» SELECTED PASSAGE
***

Maghrebi Arabs ( al-‘Arab al-Maghariba) or North African Arabs ( ‘Arab Shamal Ifriqiya) are the inhabitants of the North African Maghreb region whose native language is Arabic and identify as Arab. This ethnic identity is a product of the Arab conquest of North Africa during the Arab–Byzantine wars and the spread of Islam to Africa. The migration of Arabs to North Africa in the 11th century was a major factor in the ethnical, linguistic and cultural Arabization of the Maghreb region.
The descendants of the original Arab settlers who continue to speak Arabic as a first language currently form the single largest population group in North Africa.

Traditions

Morocco
Moroccan women traditionally wear copious amounts of jewelry on their neck, arms, head and ears. Preferably, the jewelry should be made from pure gold as this signifies that the family is economically well-off. The jewelry tends to be decorated with different jewels like rubies, olivines, Andalucian beads, pearls and diamonds. The olivines and the pearls are traditionally used in most Maghrebi jewelry. The olivine represents female beauty, and was historically associated with the pre-Islamic goddesses of the Arabian pantheon. The pearls used in the jewelry represent wealth and fortune.

Weddings
Brides in Morocco adorn themselves in extensive amounts of jewelry, the amount of jewelry depends on the economic status of the family. Different regions in Morocco have different types of traditional jewelry. Brides in the region of Tanger-Tetouan add pearls to their traditional jewelry, whereas brides in the region of Fes add pheridot jewels and gold. In the Sahara, gold and coloured beads are added to the outfit. Families that can't afford to buy jewelry rent it for the occasion.

The headdresses used in the ceremony also tend to differ depending on the region. The northern region of Morocco, (Tanger-Tetouan), use a striped and glittery fabric to cover the bride's head. A headpiece in either silver or gold (depending on the region) is placed over the fabrics and is sometimes decorated with jewels. In the central region, Fes-Meknes, a decorated dark green and golden fabric is used, over it a golden headpiece is placed, decorated with dark green pheridot jewels and pearls hanging down over the face. In the southern region, Western Sahara, the women wear a headpiece decorated with gold pieces and coloured beads that differ from tribe to tribe. The bride's head is covered with a black fabric.

***

» EXERCISE INSTRUCTIONS
A: Summarize the passage on Maghrebi Arabs in two sentences.
B: Using the passage on Maghrebi Arabs, explain why Moroccan women's jewelry should preferably be made of pure gold.

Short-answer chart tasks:
***

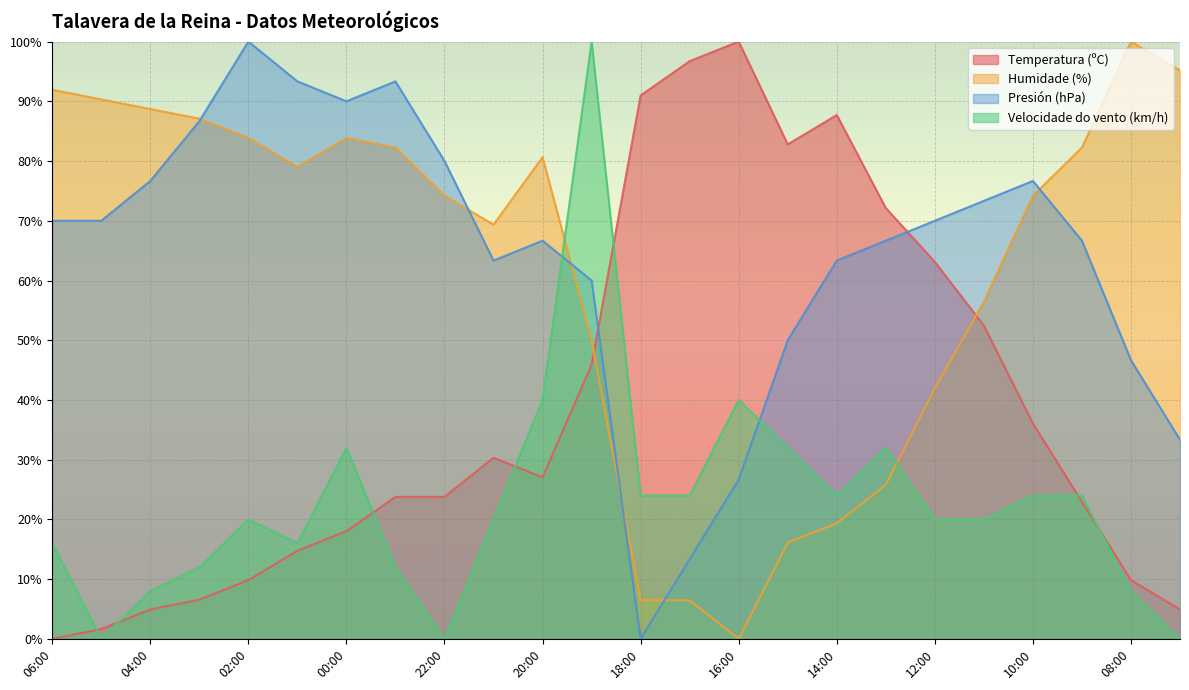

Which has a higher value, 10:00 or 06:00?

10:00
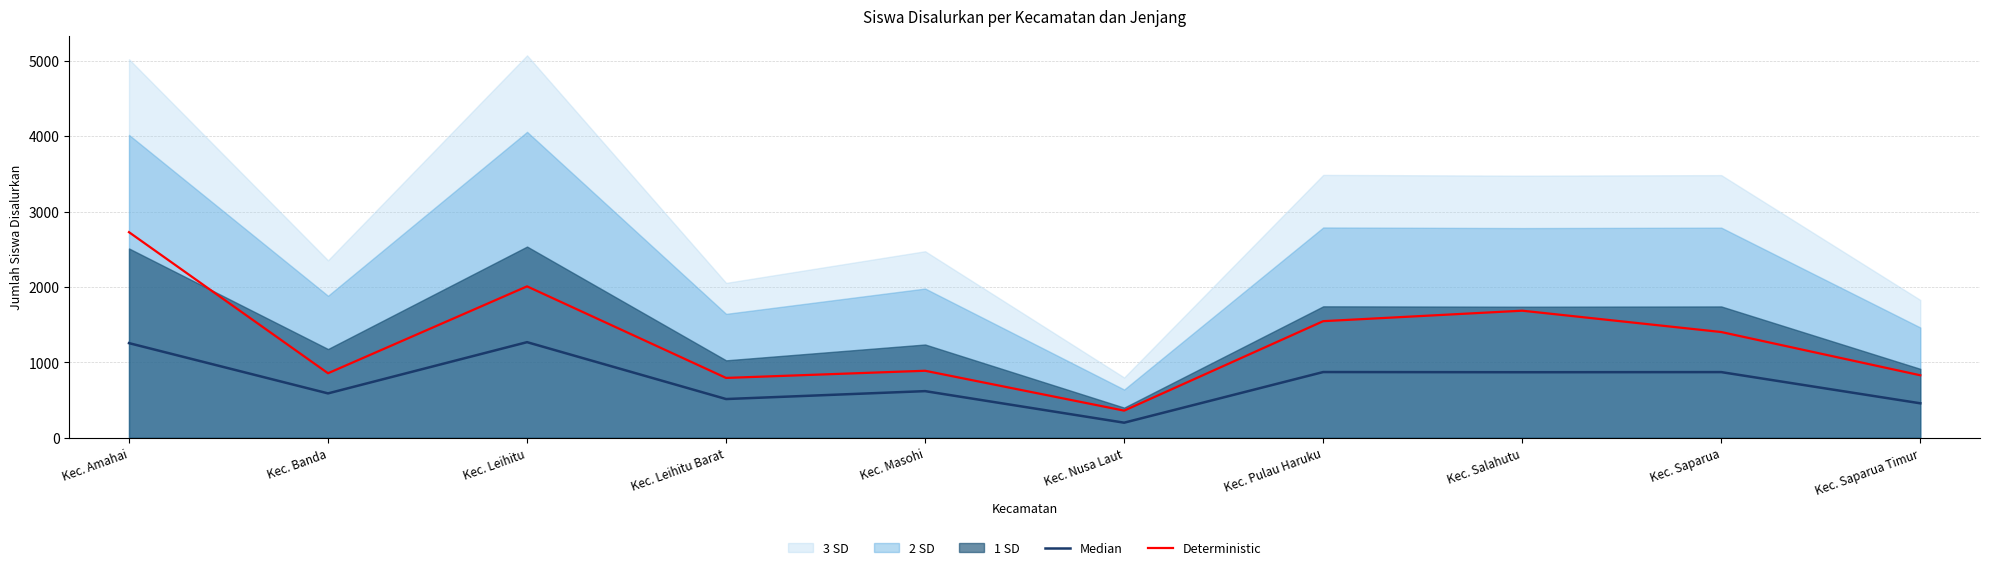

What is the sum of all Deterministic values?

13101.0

***

» EXERCISE SOLUTIONS
A: Maghrebi Arabs are Arabic-speaking inhabitants of North Africa's Maghreb who identify as Arab, an identity that came from the Arab conquest of North Africa and the spread of Islam, and descendants of the original Arab settlers who still speak Arabic form North Africa's largest population group. In Morocco, women traditionally wear abundant jewelry, ideally pure gold set with stones such as olivines and pearls, and bridal jewelry and headdresses differ from region to region.

B: Pure gold is preferred because it signifies that the family is economically well-off.